_Alıştırma Metni:_
━━━━━━
Hükümet 2025’in ikinci yarısından sonra enflasyonun düşeceğini ve ekonominin normale döneceğini söylüyor. Enflasyon düşebilir, ama hep söylediğim gibi yüzde 20 üstünde kronik bir yapı kazanır. Kaldı ki, artık enflasyon makro dengeler ötesinde, üretici ve satıcıların panik içinde, yarından korkmaları ve fiyat artışını bir önlem olarak görmeleri nedeniyle devam ediyor. Bu nedenle hükümetin yeni bir hatası veya stratejik bir sorun olursa enflasyon yeniden artar. Bilindiği gibi, 2021 yılındaki şok enflasyon da konjonktürel değil, faiz nas ve kur artışı nedeniyle olmuştu.
Daha önemlisi, bugünkü istikrar sorunu, geçmişte yaşadığımız ekonomik krizlerden farklıdır. Bugün yalnızca fiyat istikrarı sorunu değil aynı zamanda siyasi, sosyal ve ekonomik istikrar sorunu yaşıyoruz.
Türkiye’ye özgü başkanlık sistemi çalışmadı. Bugüne kadar 7 yıl kaybettik. Daha da kaybedeceğiz.
━━━━━━
_Sağlanan Bilgiler:_
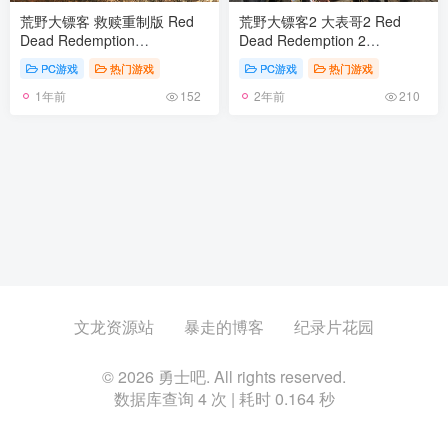
荒野大镖客 救赎重制版 Red
荒野大镖客2 大表哥2 Red
Dead Redemption
Dead Redemption 2
v1.0.42.46611年度版 官方中
v1491.50终极版 集成全DLC|
PC游戏
热门游戏
PC游戏
热门游戏
文 含旧版
官方中文 附存档 神秘小姐姐
1年前
2年前
补丁等 去掉开头未加密解释信
152
210
息
文龙资源站
暴走的博客
纪录片花园
© 2026 勇士吧. All rights reserved.
数据库查询 4 次 | 耗时 0.164 秒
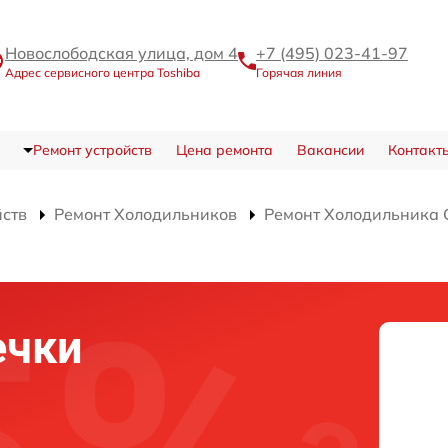
Новослободская улица, дом 4
+7 (495) 023-41-97
Адрес сервисного центра Toshiba
Горячая линия
Ремонт устройств
Цена ремонта
Вакансии
Контакт
йств
Ремонт Холодильников
Ремонт Холодильника
ечки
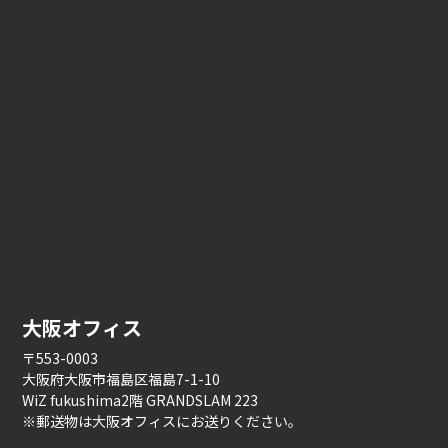
大阪オフィス
〒553-0003
大阪府大阪市福島区福島7-1-10
WiZ fukushima2階 GRANDSLAM 223
※郵送物は大阪オフィスにお送りください。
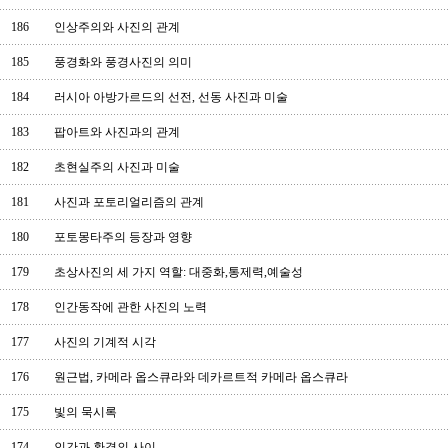
186
인상주의와 사진의 관계
185
풍경화와 풍경사진의 의미
184
러시아 아방가르드의 선전, 선동 사진과 미술
183
팝아트와 사진과의 관계
182
초현실주의 사진과 미술
181
사진과 포토리얼리즘의 관계
180
포토몽타주의 등장과 영향
179
초상사진의 세 가지 역할: 대중화,통제력,예술성
178
인간동작에 관한 사진의 노력
177
사진의 기계적 시각
176
원근법, 카메라 옵스큐라와 데카르트적 카메라 옵스큐라
175
빛의 묵시록
174
인간과 환경의 사이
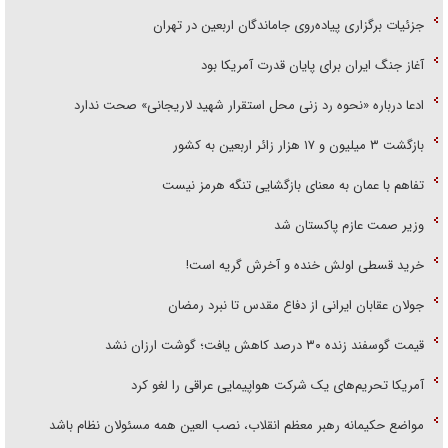
جزئیات برگزاری پیاده‌روی جاماندگان اربعین در تهران
آغاز جنگ ایران برای پایان قدرت آمریکا بود
ادعا درباره «نحوه رد زنی محل استقرار شهید لاریجانی» صحت ندارد
بازگشت ۳ میلیون و ۱۷ هزار زائر اربعین به کشور
تفاهم با عمان به معنای بازگشایی تنگه هرمز نیست
وزیر صمت عازم پاکستان شد
خرید قسطی اولش خنده و آخرش گریه است!
جولان عقابان ایرانی از دفاع مقدس تا نبرد رمضان
قیمت گوسفند زنده ۳۰ درصد کاهش یافت؛ گوشت ارزان نشد
آمریکا تحریم‌های یک شرکت هواپیمایی عراقی را لغو کرد
مواضع حکیمانه رهبر معظم انقلاب، نصب العین همه مسئولان نظام باشد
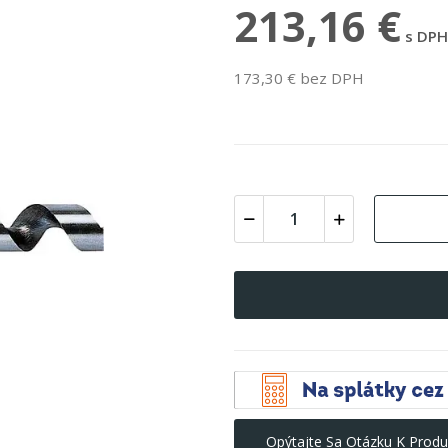
213,16 €
s DPH
173,30 € bez DPH
Opýtajte Sa Otázku K Produ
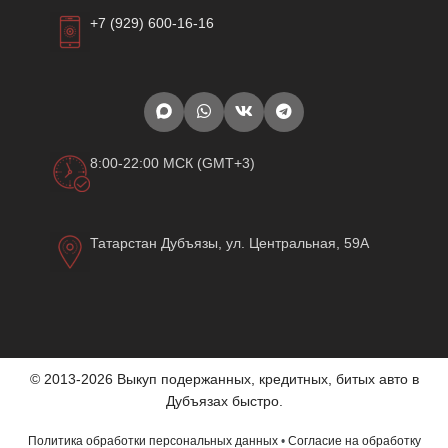
+7 (929) 600-16-16
8:00-22:00 МСК (GMT+3)
Татарстан Дубъязы, ул. Центральная, 59А
© 2013-2026 Выкуп подержанных, кредитных, битых авто в
Дубъязах быстро.
Политика обработки персональных данных
•
Согласие на обработку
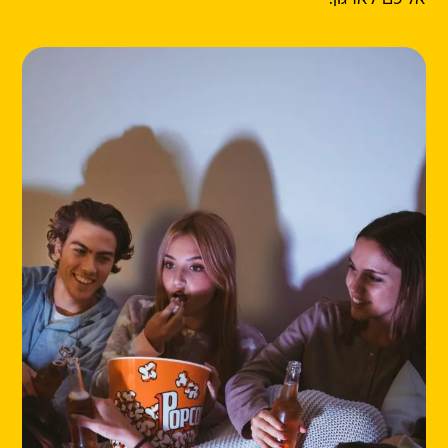
אליכם לארגון.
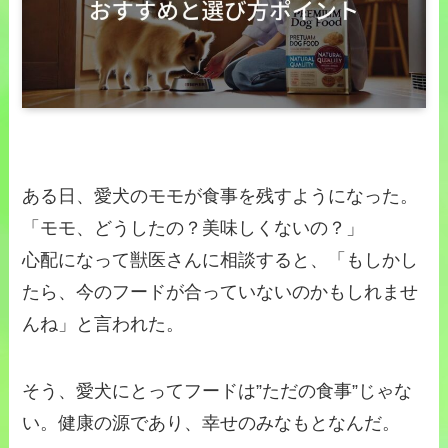
ある日、愛犬のモモが食事を残すようになった。
「モモ、どうしたの？美味しくないの？」
心配になって獣医さんに相談すると、「もしかし
たら、今のフードが合っていないのかもしれませ
んね」と言われた。
そう、愛犬にとってフードは”ただの食事”じゃな
い。健康の源であり、幸せのみなもとなんだ。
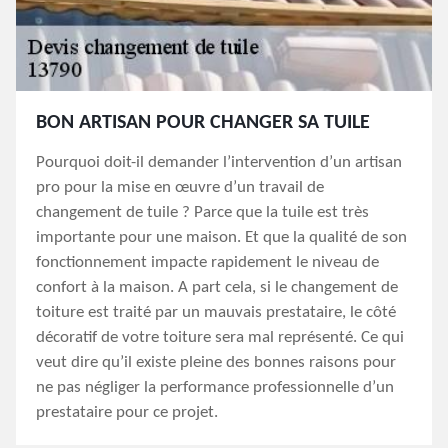
BON ARTISAN POUR CHANGER SA TUILE
Pourquoi doit-il demander l’intervention d’un artisan
pro pour la mise en œuvre d’un travail de
changement de tuile ? Parce que la tuile est très
importante pour une maison. Et que la qualité de son
fonctionnement impacte rapidement le niveau de
confort à la maison. A part cela, si le changement de
toiture est traité par un mauvais prestataire, le côté
décoratif de votre toiture sera mal représenté. Ce qui
veut dire qu’il existe pleine des bonnes raisons pour
ne pas négliger la performance professionnelle d’un
prestataire pour ce projet.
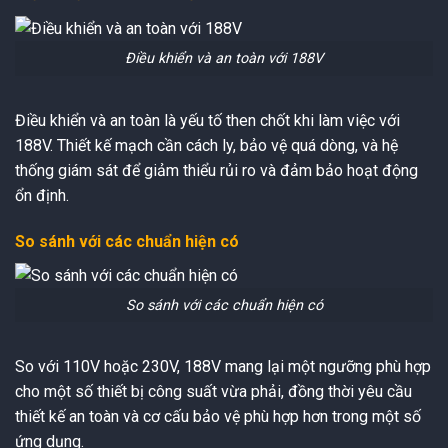
Điều khiển và an toàn với 188V
Điều khiển và an toàn là yếu tố then chốt khi làm việc với
188V. Thiết kế mạch cần cách ly, bảo vệ quá dòng, và hệ
thống giám sát để giảm thiểu rủi ro và đảm bảo hoạt động
ổn định.
So sánh với các chuẩn hiện có
So sánh với các chuẩn hiện có
So với 110V hoặc 230V, 188V mang lại một ngưỡng phù hợp
cho một số thiết bị công suất vừa phải, đồng thời yêu cầu
thiết kế an toàn và cơ cấu bảo vệ phù hợp hơn trong một số
ứng dụng.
━━━━━━
_Görev Tanımı:_ Enflasyon ve istikrar sorunu üzerine olan alıştırma metninin devamını, son cümlesinden sonrasından başlayarak yazınız. Yukarıdaki satırların bu alıştırmada hiçbir rolü bulunmamaktadır.

_Alıştırma Çıktısı:_
Demokrasi, hukuk, devlet ve eğitimde, kurumsal yapı bozuldu. Siyasi haklar ve sivil özgürlükler olarak, Türkiye 2017 de özgür olmayan ülkeler statüsüne geriledi. AB ve uluslararası kuruluşlar, Türkiye de yargının bağımlı olduğunu söylüyorlar. Devlet başkanı ile parti başkanlığı birleşti, devlet parti devleti oldu.
Bu şartlarda ekonomik ve sosyal istikrarın alt yapısı da bozuldu, artık bu yapı devam ederse hiçbir istikrar önlemi başarılı olamaz.
Ekonomik istikrar yanında, sosyal istikrar da bozuldu.
Sosyal sorunların başında gelir dağlımı ve yoksulluk geliyor.
Ülke yoksullaştı. Türkiye’nin yoksullaşmasının bir nedeni, 2003 yılından bugüne kadar verdiğimiz 730 milyar dolar cari açıktır. Cari açık bir ülkeden net kaynak çıkışı demektir.
Türkiye’nin kaynak kaybetmesinin ve yoksullaşmasının bir diğer nedeni özellikle başkanlık sisteminden sonra hükümete ve ekonomi yönetimine olan güven kaybından dolayı, tasarrufların çeşitli şekillerde yurt dışına çıkmasıdır.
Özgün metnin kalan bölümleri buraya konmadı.